Calculation breakdown
- Principal: ₹6,00,000
- Estimated interest: ₹60,15,760
- Estimated maturity: ₹66,15,760
Scenario comparison
Different tenures
| Years | Interest | Maturity |
|---|---|---|
| 5 | ₹4,11,035 | ₹10,11,035 |
| 10 | ₹11,03,653 | ₹17,03,653 |
| 15 | ₹22,70,754 | ₹28,70,754 |
| 20 | ₹42,37,387 | ₹48,37,387 |
Different principal amounts (±15–25%)
| Scenario | Principal | Interest | Maturity |
|---|---|---|---|
| -25% vs base | ₹4,50,000 | ₹45,11,820 | ₹49,61,820 |
| -15% vs base | ₹5,10,000 | ₹51,13,396 | ₹56,23,396 |
| 15% vs base | ₹6,90,000 | ₹69,18,124 | ₹76,08,124 |
| 25% vs base | ₹7,50,000 | ₹75,19,700 | ₹82,69,700 |
Different return assumptions (same P and tenure)

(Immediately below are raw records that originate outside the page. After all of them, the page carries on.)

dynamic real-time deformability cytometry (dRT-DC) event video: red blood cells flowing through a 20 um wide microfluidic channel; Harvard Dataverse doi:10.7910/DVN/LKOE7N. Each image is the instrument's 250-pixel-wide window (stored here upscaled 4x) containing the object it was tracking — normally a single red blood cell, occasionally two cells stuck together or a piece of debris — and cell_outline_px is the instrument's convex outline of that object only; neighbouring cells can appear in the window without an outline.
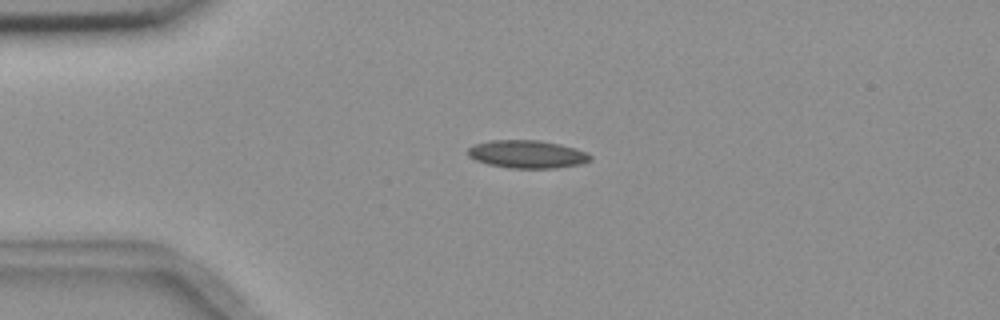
{"species": "common noctule bat (a hibernating species)", "species_latin": "Nyctalus noctula", "temperature_condition": "room temperature", "stored_images_in_passage": 5, "camera_frame_rate_fps": 3000, "um_per_image_px": 0.085, "animal": {"sex": "female", "body_mass_g": 18.4}, "frame": {"image": 1, "passage_image": 3, "time_ms": 2.333, "image_size_px": [1000, 320], "cell_outline_px": [[592, 160], [580, 164], [552, 168], [508, 168], [488, 164], [476, 160], [468, 156], [468, 148], [476, 144], [488, 140], [536, 140], [560, 144], [576, 148], [588, 152], [592, 156]], "centroid_in_image_um": [44.83, 13.1], "position_along_channel_um": 40.2, "area_um2": 19.94}}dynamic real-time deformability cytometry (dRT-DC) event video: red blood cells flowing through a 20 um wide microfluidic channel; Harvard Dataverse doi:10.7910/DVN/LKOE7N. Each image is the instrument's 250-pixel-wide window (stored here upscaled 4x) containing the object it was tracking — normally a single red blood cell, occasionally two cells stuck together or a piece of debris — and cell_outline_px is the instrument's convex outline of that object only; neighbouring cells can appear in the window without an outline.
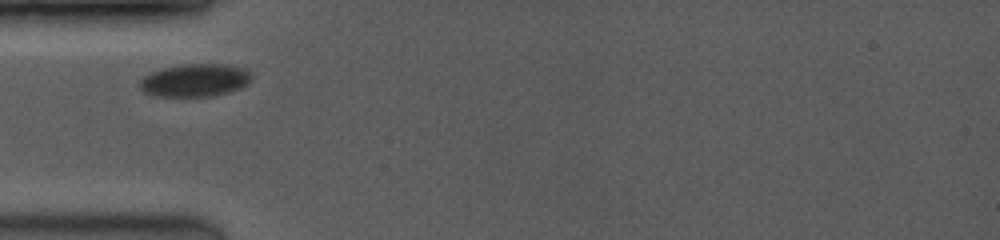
{"species": "common noctule bat (a hibernating species)", "species_latin": "Nyctalus noctula", "temperature_condition": "room temperature", "stored_images_in_passage": 10, "camera_frame_rate_fps": 3500, "um_per_image_px": 0.085, "animal": {"sex": "female", "body_mass_g": 19.0, "forearm_length_mm": 53.3}, "frame": {"image": 1, "passage_image": 1, "time_ms": 0.0, "image_size_px": [1000, 240], "cell_outline_px": [[252, 76], [240, 88], [228, 92], [212, 96], [156, 96], [144, 92], [140, 88], [140, 80], [148, 72], [160, 68], [184, 64], [228, 64], [244, 68]], "centroid_in_image_um": [16.52, 6.81], "position_along_channel_um": 68.5, "area_um2": 21.33}}
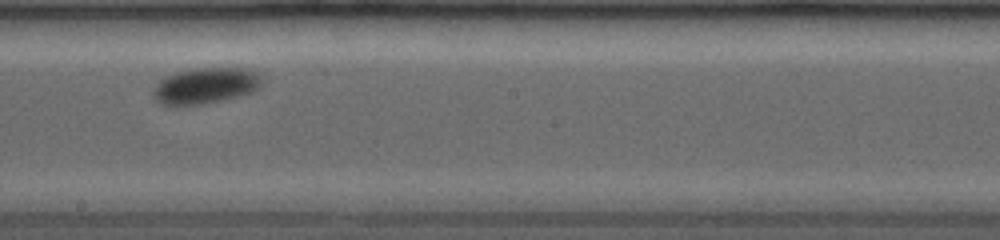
{"frame": {"image": 2, "passage_image": 5, "time_ms": 4.286, "image_size_px": [1000, 240], "cell_outline_px": [[264, 80], [260, 88], [252, 92], [240, 96], [204, 104], [160, 104], [156, 100], [152, 92], [156, 84], [164, 76], [176, 72], [192, 68], [248, 68], [264, 76]], "centroid_in_image_um": [17.53, 7.26], "position_along_channel_um": 230.7, "area_um2": 23.06}}
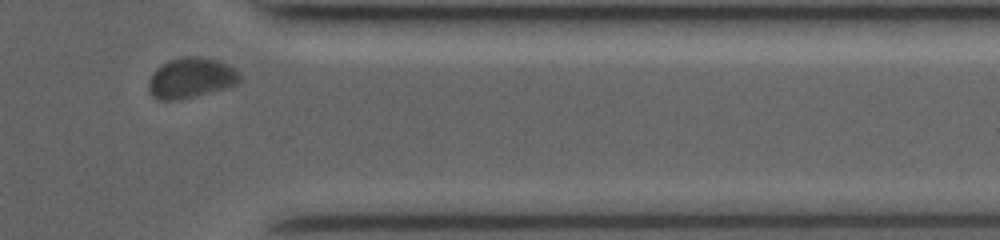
{"frame": {"image": 3, "passage_image": 10, "time_ms": 8.571, "image_size_px": [1000, 240], "cell_outline_px": [[240, 80], [236, 84], [224, 88], [196, 96], [180, 100], [156, 100], [148, 92], [148, 80], [152, 72], [160, 64], [168, 60], [188, 56], [192, 56], [216, 60], [228, 64], [240, 72]], "centroid_in_image_um": [16.18, 6.63], "position_along_channel_um": 395.2, "area_um2": 21.62}}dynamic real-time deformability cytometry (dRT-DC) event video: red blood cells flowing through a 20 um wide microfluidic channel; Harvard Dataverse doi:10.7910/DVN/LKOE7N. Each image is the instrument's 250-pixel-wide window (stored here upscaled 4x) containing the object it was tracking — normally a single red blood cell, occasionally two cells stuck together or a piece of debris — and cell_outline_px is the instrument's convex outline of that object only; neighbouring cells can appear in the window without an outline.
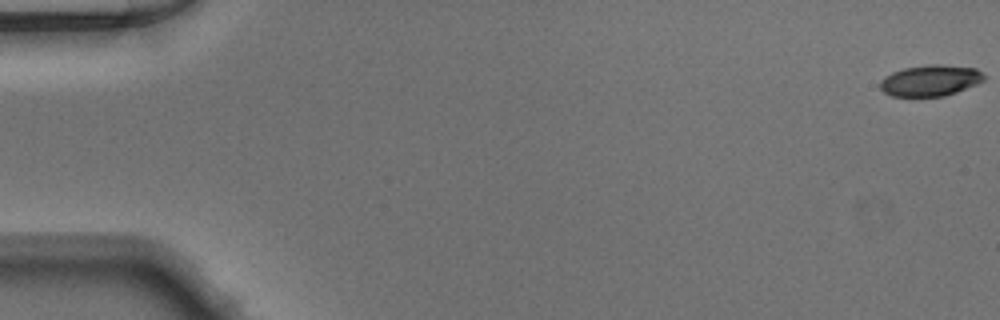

| Scenario | Rate | Interest | Maturity |
|---|---|---|---|
| -25% vs base | 8.3% | ₹31,54,964 | ₹37,54,964 |
| -15% vs base | 9.4% | ₹41,37,505 | ₹47,37,505 |
| Base rate | 11% | ₹60,15,760 | ₹66,15,760 |
| 15% vs base | 12.6% | ₹85,94,629 | ₹91,94,629 |
| 25% vs base | 13.8% | ₹1,11,33,384 | ₹1,17,33,384 |
Comparison: lumpsum vs SIP (illustrative)

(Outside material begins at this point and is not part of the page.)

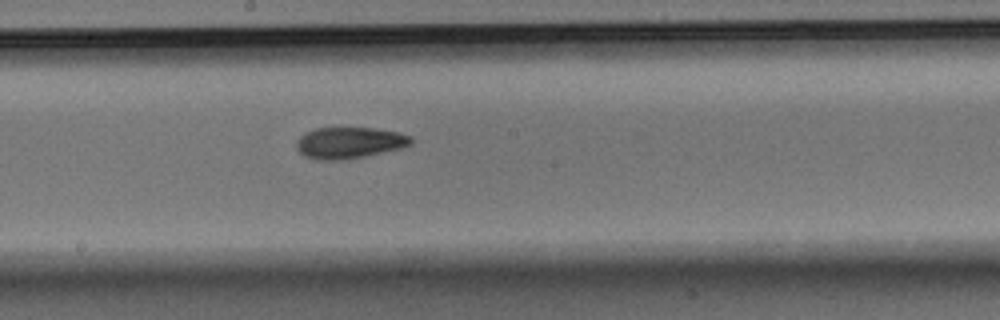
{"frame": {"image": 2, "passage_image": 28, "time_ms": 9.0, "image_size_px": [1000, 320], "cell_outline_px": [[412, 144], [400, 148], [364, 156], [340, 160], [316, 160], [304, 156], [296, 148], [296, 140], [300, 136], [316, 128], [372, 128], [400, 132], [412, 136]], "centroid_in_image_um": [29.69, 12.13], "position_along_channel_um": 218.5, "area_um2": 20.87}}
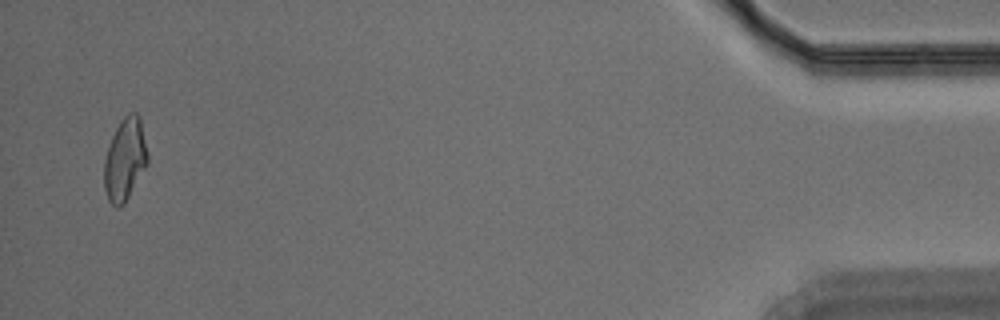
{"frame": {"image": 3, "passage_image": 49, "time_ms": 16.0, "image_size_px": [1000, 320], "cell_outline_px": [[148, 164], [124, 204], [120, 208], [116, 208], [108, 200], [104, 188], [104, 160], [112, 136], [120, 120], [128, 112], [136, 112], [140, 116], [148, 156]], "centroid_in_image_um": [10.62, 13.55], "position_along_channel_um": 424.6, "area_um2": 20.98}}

For perspective, an illustrative SIP of ₹2,174 per month at 12% for 23 years could land near ₹32,02,427 — different risk/return path than a one-time lumpsum; not a recommendation.
Lumpsum vs SIP is not a moral choice — it is a cash-flow and risk trade-off. If you already hold a large corpus, lumpsum deployment may be appropriate; if you are early in your career, SIPs can enforce discipline. Use both calculators on EasyCal to stress-test assumptions.
Frequently asked questions
- What is the future value of ₹6,00,000 at 11% for 23 years?
- Under annual compounding (illustrative), maturity is about ₹66,15,760 with interest near ₹60,15,760. Actual mutual fund lumpsum returns are not guaranteed.
- Lumpsum vs SIP — which is better?
- Lumpsum deploys capital immediately; SIP spreads entries over time. Risk/return profiles differ — use both calculators for perspective.
- Is this mutual fund lumpsum calculator India specific?
- It uses rupee amounts and common search intent for Indian investors; returns are illustrative, not a fund quote.
- Does this include tax?
- No — capital gains tax rules vary by asset and holding period.
- Can I change the return assumption?
- Yes — rerun with a lower rate for conservative planning.
- Where can I explore more scenarios?
- Use the internal links below for nearby principals, tenures, and rates.
Internal linking — related lumpsum calculator pages
Explore nearby scenarios on EasyCal — each link opens a calculator page with matching inputs (programmatic SEO).
- Lumpsum — 7 lakh · 23 years @ 11%
- Lumpsum — 8 lakh · 23 years @ 11%
- Lumpsum — 11 lakh · 23 years @ 11%
- Lumpsum — 16 lakh · 23 years @ 11%
- Lumpsum — 5 lakh · 23 years @ 11%
- Lumpsum — 4 lakh · 23 years @ 11%
- Lumpsum — 1 lakh · 23 years @ 11%
- Lumpsum — 21 lakh · 23 years @ 11%
- Lumpsum — 0.1 lakh · 23 years @ 11%
- Lumpsum — 6 lakh · 25 years @ 11%
Illustrative compounding only — not investment advice.